- GIVEN PROBLEM A -
Could you write out, word for word, everything in the betta thread from "Some betta's are" down to "can't be helped."?

- TEXT -
****************
If you like snails, I recommend nerites. They do well with algae control, and don't have a big footprint outside their shell. Great for the more aggressive bettas. Also, they can't breed in freshwater so you don't have to worry about being overrun by snails.


----------



## AccaliaJay (Feb 5, 2015)

Some betta's are better left alone. Currently my betta Liberty used to share a 5 gallon with guppies and ghost shrimp since May with little problems. But lately after readding in 2 female guppies after 1 gave birth he started attacking the guppies and I noticed their tails starting to have missing chunks out of them. I know it was him because he was stalking them. So hes in another tank for now all alone. I feel kinda horrible but it can't be helped.


----------



## AccaliaJay (Feb 5, 2015)

Also might I add most (not all but most) workers at petstores and petsmart and all that don't really give good advice. I go based on what everyone on here thinks because their more trustworthy. XD However my mom did meet one of the few good workers of petsmart who started apparently blabbing on and on about guppies and ghost shrimp care and what to watch out for when I asked for more guppies and to try out ghost shrimp. I learned ghost shrimp can escape tanks and kinda jump apparently.


----------



## NickAu (Sep 28, 2015)
****************
- ENTRIES -

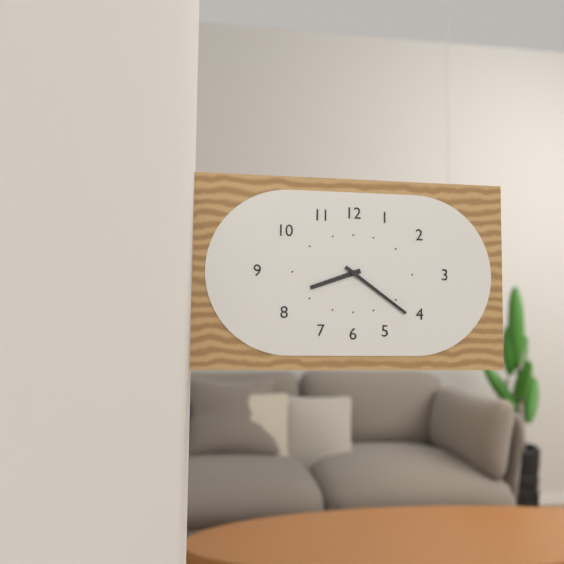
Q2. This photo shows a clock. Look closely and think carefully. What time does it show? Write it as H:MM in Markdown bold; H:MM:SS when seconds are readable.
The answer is **8:21**
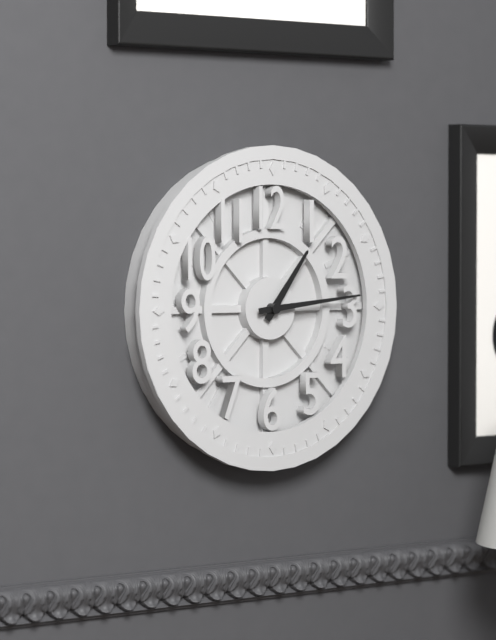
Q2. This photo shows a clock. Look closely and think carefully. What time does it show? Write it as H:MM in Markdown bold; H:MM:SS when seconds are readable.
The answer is **1:14**
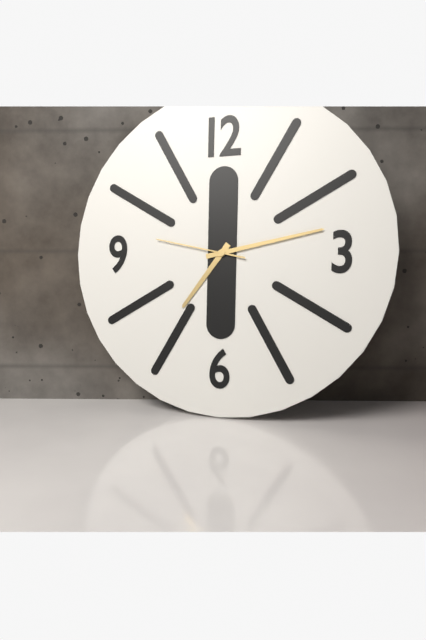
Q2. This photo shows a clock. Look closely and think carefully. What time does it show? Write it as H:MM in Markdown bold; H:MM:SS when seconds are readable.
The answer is **7:13:47**
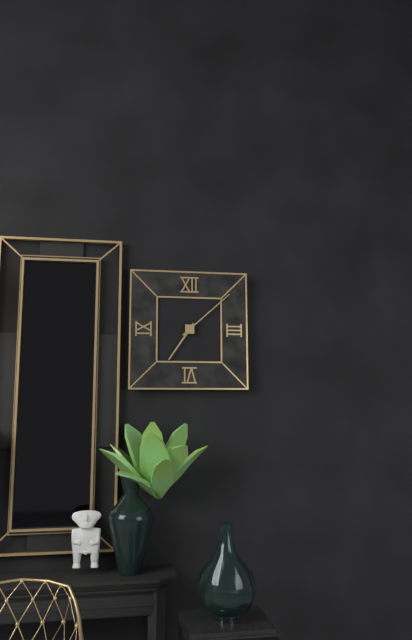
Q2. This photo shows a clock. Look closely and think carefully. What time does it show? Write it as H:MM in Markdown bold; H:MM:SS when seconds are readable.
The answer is **7:08**
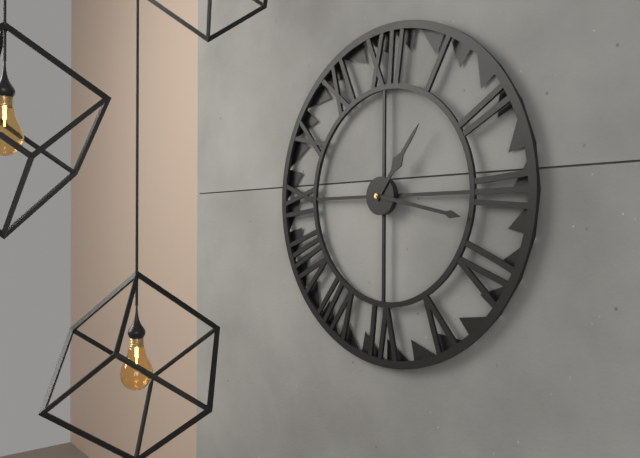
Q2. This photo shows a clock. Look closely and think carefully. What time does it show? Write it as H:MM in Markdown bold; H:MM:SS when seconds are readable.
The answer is **1:17**
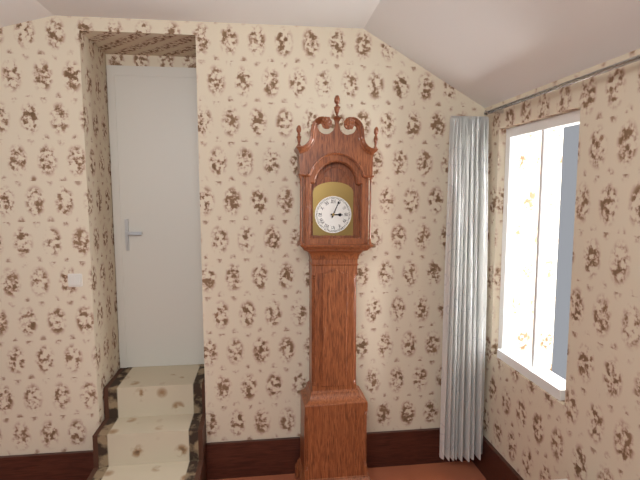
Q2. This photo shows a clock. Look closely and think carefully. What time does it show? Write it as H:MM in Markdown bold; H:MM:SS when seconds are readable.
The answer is **3:04**
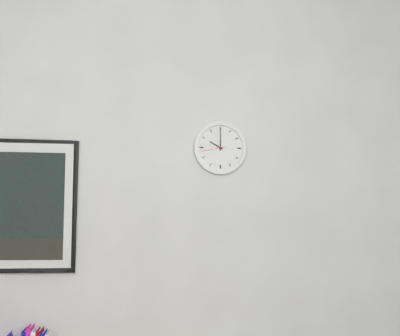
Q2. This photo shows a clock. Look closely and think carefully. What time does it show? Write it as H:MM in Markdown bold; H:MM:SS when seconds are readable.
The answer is **10:00**
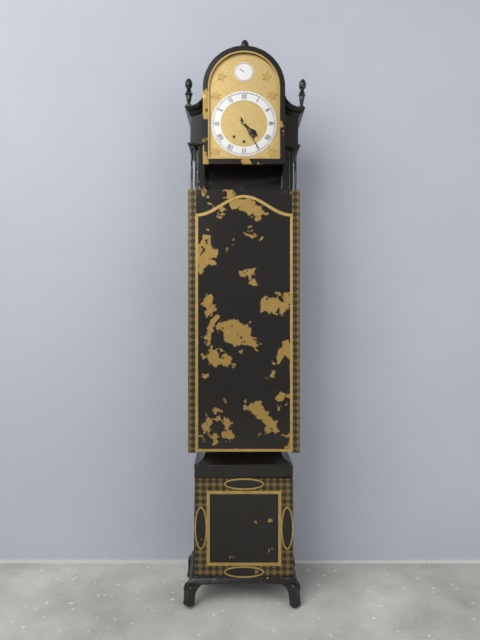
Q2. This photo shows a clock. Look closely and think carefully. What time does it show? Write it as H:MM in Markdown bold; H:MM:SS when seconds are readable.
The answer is **4:25**
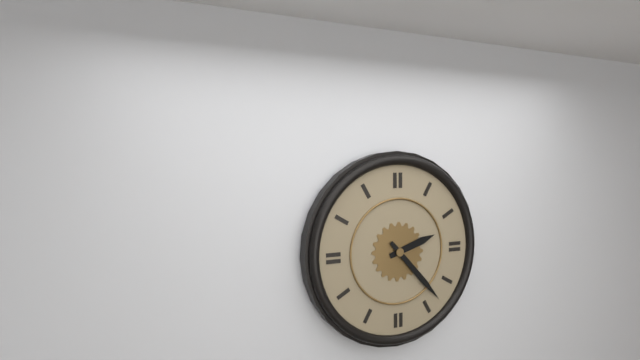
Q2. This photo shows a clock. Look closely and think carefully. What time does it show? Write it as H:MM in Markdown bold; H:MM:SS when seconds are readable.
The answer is **2:23**
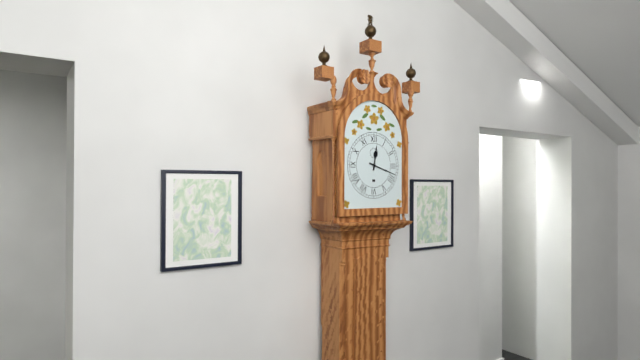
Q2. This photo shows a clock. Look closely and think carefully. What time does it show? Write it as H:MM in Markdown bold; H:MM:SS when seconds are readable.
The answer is **12:18**
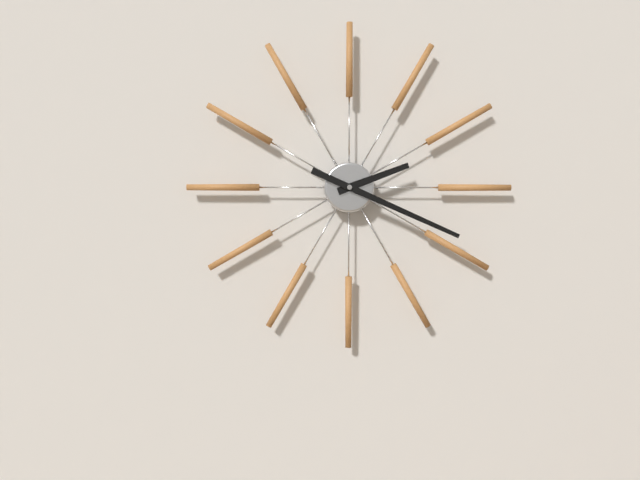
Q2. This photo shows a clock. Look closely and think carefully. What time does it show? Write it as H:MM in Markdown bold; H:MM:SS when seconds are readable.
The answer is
****************
- GIVEN PROBLEM B -
Can you give the rows again word for word, everything from the start of the rows down to the line containing "The answer is **7:13:47**", with the pictures left out?

- EXPECTED OUTPUT A -
Some betta's are better left alone. Currently my betta Liberty used to share a 5 gallon with guppies and ghost shrimp since May with little problems. But lately after readding in 2 female guppies after 1 gave birth he started attacking the guppies and I noticed their tails starting to have missing chunks out of them. I know it was him because he was stalking them. So hes in another tank for now all alone. I feel kinda horrible but it can't be helped.

- EXPECTED OUTPUT B -
Q2. This photo shows a clock. Look closely and think carefully. What time does it show? Write it as H:MM in Markdown bold; H:MM:SS when seconds are readable.
The answer is **8:21**
Q2. This photo shows a clock. Look closely and think carefully. What time does it show? Write it as H:MM in Markdown bold; H:MM:SS when seconds are readable.
The answer is **1:14**
Q2. This photo shows a clock. Look closely and think carefully. What time does it show? Write it as H:MM in Markdown bold; H:MM:SS when seconds are readable.
The answer is **7:13:47**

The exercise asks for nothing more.